(Records from a data collection)
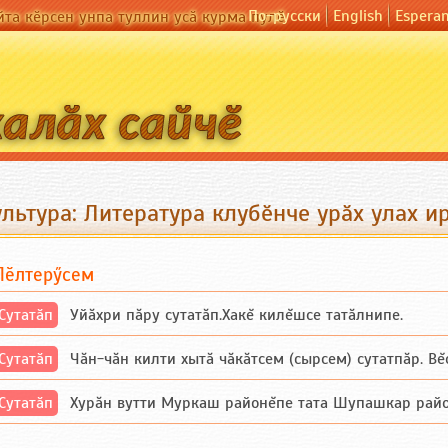
По-русски
English
Espera
йта кӗрсен унпа туллин усӑ курма пулӗ
льтура: Литература клубӗнче урӑх улах и
Пӗлтерӳсем
Сутатӑп
Уйăхри пăру сутатăп.Хакĕ килĕшсе татăлнипе.
Сутатӑп
Чăн-чăн килти хытă чăкăтсем (сырсем) сутатпăр. Вĕсе
Сутатӑп
Хурăн вутти Муркаш районĕпе тата Шупашкар районĕнч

• Work item:
Here the records must be restated exactly, minus any images.

• Reply to the task:
По-русски
English
Espera
йта кӗрсен унпа туллин усӑ курма пулӗ
льтура: Литература клубӗнче урӑх улах и
Пӗлтерӳсем
Сутатӑп
Уйăхри пăру сутатăп.Хакĕ килĕшсе татăлнипе.
Сутатӑп
Чăн-чăн килти хытă чăкăтсем (сырсем) сутатпăр. Вĕсе
Сутатӑп
Хурăн вутти Муркаш районĕпе тата Шупашкар районĕнч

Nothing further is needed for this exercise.